In conclusion, the minimum carbon credit costs for the CGS project are found to be much higher than the current market price of carbon credit in Thailand, which is only around USD 3.5 per ton CO
2e and the capture rate is far lower than those produced from the emission. However, it is found that the amount of CO
2 storage achieved by the CGS project is significantly higher than the carbon sequestration achieved through planting [
16]. Therefore, if the market value of carbon credit costs is improved, the CGS project in the Mae Moh basin of Thailand can be economically feasible.
5. Conclusions
The economic analysis of CO2 injection in Mae Moh basin area was implemented in this study to estimate the total costs of carbon geological storage. The well completion design was employed to specify the necessary well equipment and materials for the determination of CAPEX while the CO2 injection design was performed by nodal analysis in the PROSPER® simulation program to estimate the operating injection rate and costs. The completion of a CO2 injection well is similar to that of a conventional petroleum well, with the exception being that CO2-resistant equipment and materials are required for casing, cementing, and tubing. Based on these considerations, the calculated value of the CAPEX for constructing a well to the target depth of 1600 ft is approximately USD 756,600. In addition to the CAPEX, the study estimated the total OPEX for CO2 capture, transport, and injection. The annual OPEX is approximately USD 2,030,000 per well, with an injecting capacity of 29,530 tons of CO2 per year. To make this project financially feasible, the minimum carbon credit cost required is USD 72.50 per tCO2e, which is significantly higher than the market value of carbon credit in Thailand. This breakeven point can be reduced by increasing the tubing diameter or wellhead pressure, as this would increase the injecting capacity and reduce the cost per injected unit. However, it is noted that higher injection costs are required when the injection temperature is increased due to a larger proportion of CO2 in the gas phase.

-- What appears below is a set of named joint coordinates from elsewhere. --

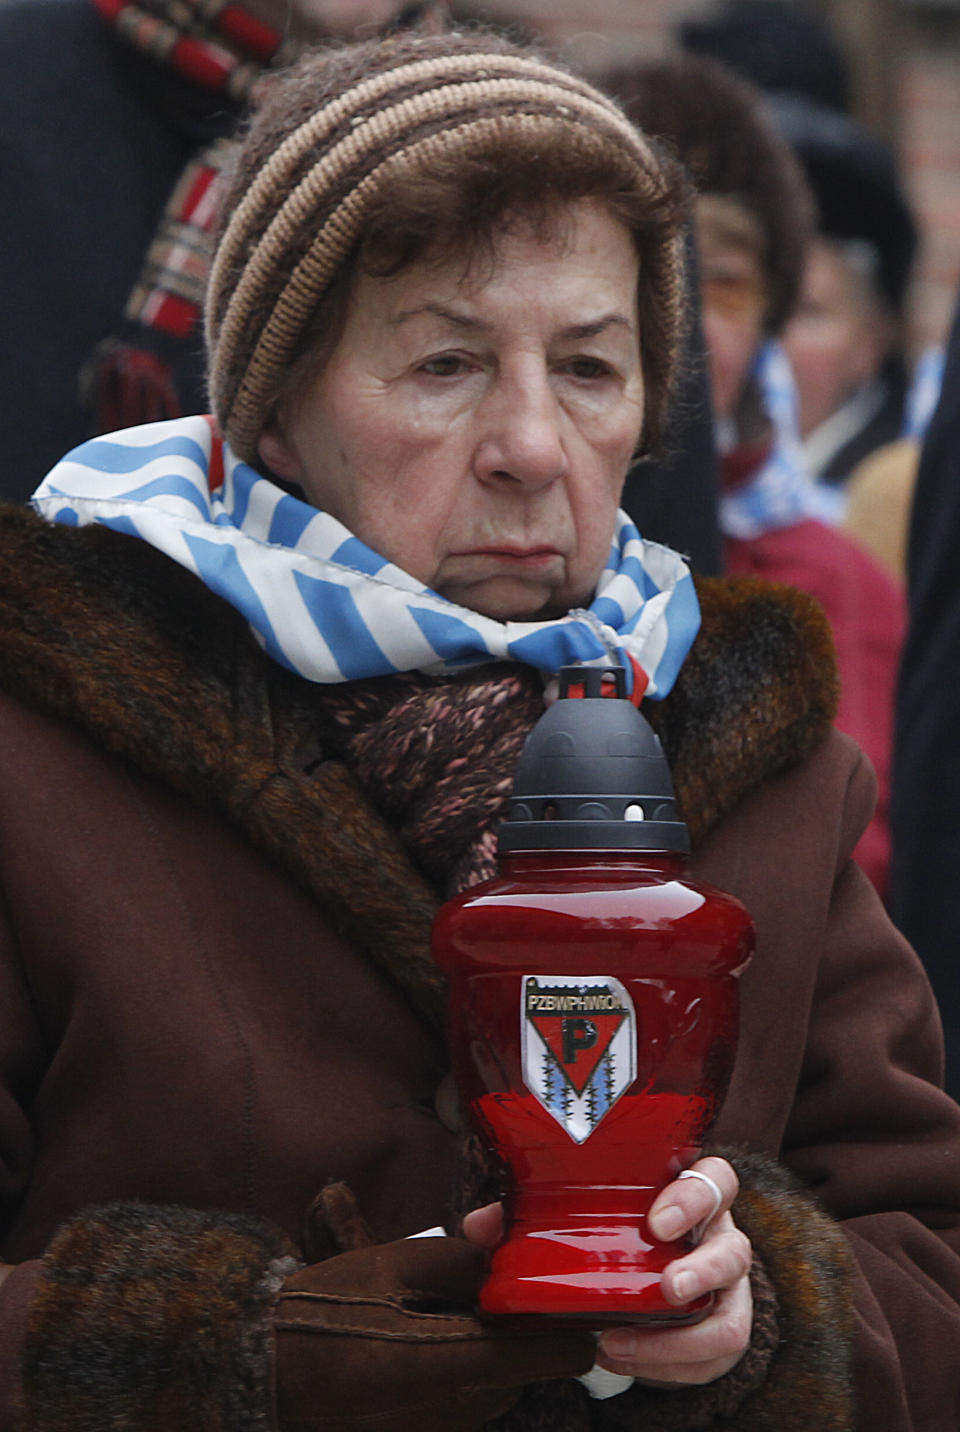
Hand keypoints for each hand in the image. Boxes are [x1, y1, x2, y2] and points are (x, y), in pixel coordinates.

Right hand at [272, 1233, 595, 1430]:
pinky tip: (416, 1340)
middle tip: (487, 1283)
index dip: (571, 1322)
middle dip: (517, 1329)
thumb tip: (513, 1240)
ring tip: (438, 1309)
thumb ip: (466, 1257)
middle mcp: (464, 1410)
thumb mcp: (397, 1263)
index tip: (567, 1289)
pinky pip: (463, 1404)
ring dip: (486, 1352)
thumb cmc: (327, 1309)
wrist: (262, 1369)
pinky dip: (457, 1373)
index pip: (558, 1355)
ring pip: (496, 1387)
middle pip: (527, 1367)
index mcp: (463, 1363)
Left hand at [464, 1155, 752, 1389]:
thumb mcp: (581, 1211)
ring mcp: (726, 1288)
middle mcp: (717, 1236)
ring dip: (682, 1340)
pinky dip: (667, 1369)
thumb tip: (481, 1226)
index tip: (657, 1222)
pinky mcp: (721, 1329)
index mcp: (688, 1191)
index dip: (693, 1198)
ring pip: (734, 1316)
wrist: (650, 1265)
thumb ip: (530, 1213)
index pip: (714, 1179)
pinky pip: (714, 1359)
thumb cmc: (617, 1226)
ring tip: (623, 1346)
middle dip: (702, 1272)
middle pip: (734, 1250)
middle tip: (666, 1288)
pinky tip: (622, 1360)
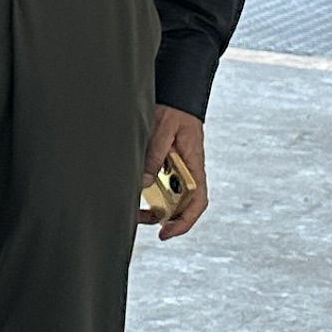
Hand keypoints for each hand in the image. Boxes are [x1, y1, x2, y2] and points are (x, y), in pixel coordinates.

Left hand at [141, 106, 209, 238]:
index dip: (185, 221)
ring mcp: (178, 170)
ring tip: (134, 212)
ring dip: (154, 206)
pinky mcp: (167, 165)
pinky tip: (134, 193)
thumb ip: (154, 157)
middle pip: (181, 205)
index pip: (198, 202)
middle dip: (164, 219)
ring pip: (169, 196)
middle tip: (141, 222)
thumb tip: (143, 183)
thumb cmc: (175, 114)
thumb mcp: (162, 132)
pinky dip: (147, 191)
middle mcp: (188, 173)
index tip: (168, 232)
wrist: (175, 99)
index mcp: (194, 167)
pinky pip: (159, 184)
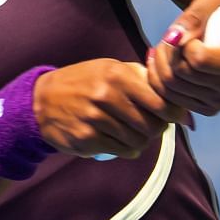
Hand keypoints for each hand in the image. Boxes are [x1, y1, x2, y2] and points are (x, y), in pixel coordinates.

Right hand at [33, 59, 190, 158]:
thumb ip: (139, 75)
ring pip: (138, 140)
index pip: (159, 101)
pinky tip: (123, 142)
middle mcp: (106, 96)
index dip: (174, 113)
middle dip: (158, 128)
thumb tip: (172, 87)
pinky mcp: (86, 139)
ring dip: (142, 140)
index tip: (178, 117)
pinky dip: (128, 150)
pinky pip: (122, 151)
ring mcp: (95, 119)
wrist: (41, 101)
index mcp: (116, 75)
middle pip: (151, 124)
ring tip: (136, 134)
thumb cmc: (82, 82)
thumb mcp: (108, 68)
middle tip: (154, 127)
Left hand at [147, 0, 219, 116]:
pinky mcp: (205, 109)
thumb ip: (194, 16)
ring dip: (159, 62)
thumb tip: (175, 38)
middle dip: (166, 51)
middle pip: (182, 74)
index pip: (199, 60)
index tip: (191, 33)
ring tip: (165, 46)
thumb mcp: (212, 1)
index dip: (186, 43)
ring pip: (171, 86)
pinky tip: (163, 61)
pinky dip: (158, 77)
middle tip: (170, 37)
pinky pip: (168, 97)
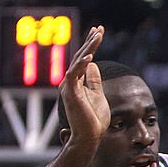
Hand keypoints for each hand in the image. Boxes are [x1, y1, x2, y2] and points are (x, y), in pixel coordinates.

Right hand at [59, 26, 109, 146]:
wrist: (89, 137)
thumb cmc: (94, 121)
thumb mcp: (98, 96)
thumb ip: (94, 81)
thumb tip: (94, 65)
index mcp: (77, 82)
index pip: (84, 59)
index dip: (91, 45)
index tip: (98, 32)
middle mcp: (70, 82)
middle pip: (81, 56)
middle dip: (90, 42)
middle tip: (99, 28)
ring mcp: (69, 87)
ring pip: (78, 62)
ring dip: (88, 48)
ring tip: (97, 36)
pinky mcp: (70, 93)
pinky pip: (74, 75)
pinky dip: (81, 65)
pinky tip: (90, 56)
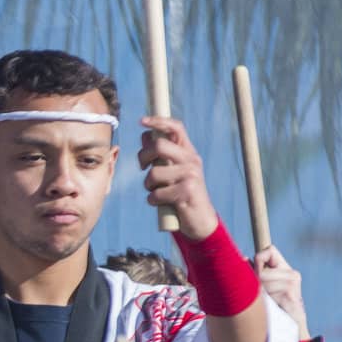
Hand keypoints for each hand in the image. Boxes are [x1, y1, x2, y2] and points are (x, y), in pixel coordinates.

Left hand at [137, 117, 219, 240]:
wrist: (199, 220)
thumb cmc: (180, 194)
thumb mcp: (172, 172)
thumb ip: (160, 156)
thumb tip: (146, 136)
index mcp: (188, 152)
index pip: (176, 128)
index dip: (158, 121)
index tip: (142, 121)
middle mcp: (192, 160)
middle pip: (159, 146)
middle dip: (143, 157)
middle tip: (142, 168)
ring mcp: (191, 175)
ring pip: (154, 173)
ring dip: (148, 186)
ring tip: (156, 191)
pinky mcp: (186, 192)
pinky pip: (156, 193)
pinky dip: (153, 200)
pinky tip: (161, 203)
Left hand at [255, 245, 309, 339]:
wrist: (290, 330)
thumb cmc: (274, 310)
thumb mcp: (265, 289)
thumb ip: (256, 273)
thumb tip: (241, 259)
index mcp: (286, 269)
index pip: (269, 251)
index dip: (258, 259)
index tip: (254, 273)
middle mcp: (292, 275)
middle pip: (260, 270)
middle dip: (255, 284)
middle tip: (263, 298)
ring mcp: (292, 285)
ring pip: (261, 281)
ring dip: (259, 296)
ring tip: (268, 305)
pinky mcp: (290, 295)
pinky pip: (266, 293)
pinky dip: (264, 302)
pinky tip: (271, 309)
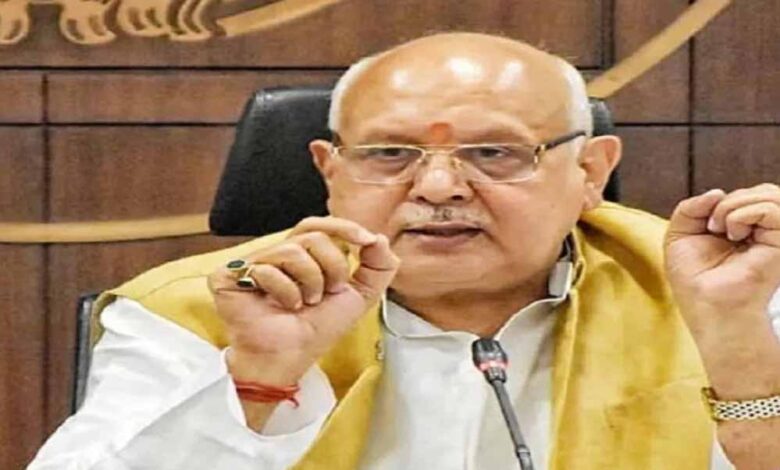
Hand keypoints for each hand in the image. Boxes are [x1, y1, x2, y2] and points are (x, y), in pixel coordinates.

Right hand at [207, 216, 399, 384]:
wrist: (289, 358)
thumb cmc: (316, 329)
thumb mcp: (359, 297)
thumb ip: (377, 267)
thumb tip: (379, 238)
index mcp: (301, 255)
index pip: (319, 226)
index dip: (343, 227)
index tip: (366, 240)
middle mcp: (275, 255)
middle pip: (313, 236)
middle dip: (333, 265)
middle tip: (328, 293)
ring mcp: (251, 264)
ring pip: (294, 251)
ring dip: (311, 282)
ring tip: (304, 303)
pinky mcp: (228, 275)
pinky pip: (266, 269)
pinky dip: (284, 292)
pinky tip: (282, 307)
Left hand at [665, 184, 779, 325]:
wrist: (706, 304)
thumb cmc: (694, 279)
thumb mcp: (679, 235)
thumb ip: (691, 207)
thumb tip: (718, 192)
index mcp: (746, 230)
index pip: (747, 194)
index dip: (720, 201)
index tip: (705, 226)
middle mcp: (765, 232)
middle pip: (762, 190)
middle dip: (729, 200)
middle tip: (713, 227)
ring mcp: (775, 237)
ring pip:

However, this study has several limitations that need to be considered. Firstly, the capital and operating costs of carbon geological storage were estimated specifically for the Mae Moh basin area. Therefore, these values may vary in other locations and need to be recalculated on a case-by-case basis. Another limitation is that the carbon storage cost, in terms of capture cost, was chosen based on a conservative estimate from the literature related to coal power plants. If CO2 is generated from a different energy source, the actual cost may differ from the value selected in this study, impacting the economic analysis of carbon geological storage costs. Hence, this factor also needs to be taken into account on a case-by-case basis.
Since the beginning of the 2020s, Thailand has seen a growing awareness of the Sustainable Development Goals (SDGs) and greenhouse gas emissions. This has prompted both the government and private sector to step up and play their part in reducing emissions. Consequently, the carbon market in Thailand has a tendency of growth, leading to an expansion of incentives and regulations. This upward trend could potentially drive up the price of carbon, making it financially feasible to pursue the operation of CGS projects. However, since the regulatory framework is still in its early stages of development, Thailand’s capacity of carbon trading in the global market is not verified. Therefore, Thailand’s full engagement in the global carbon market is still uncertain because of this limitation.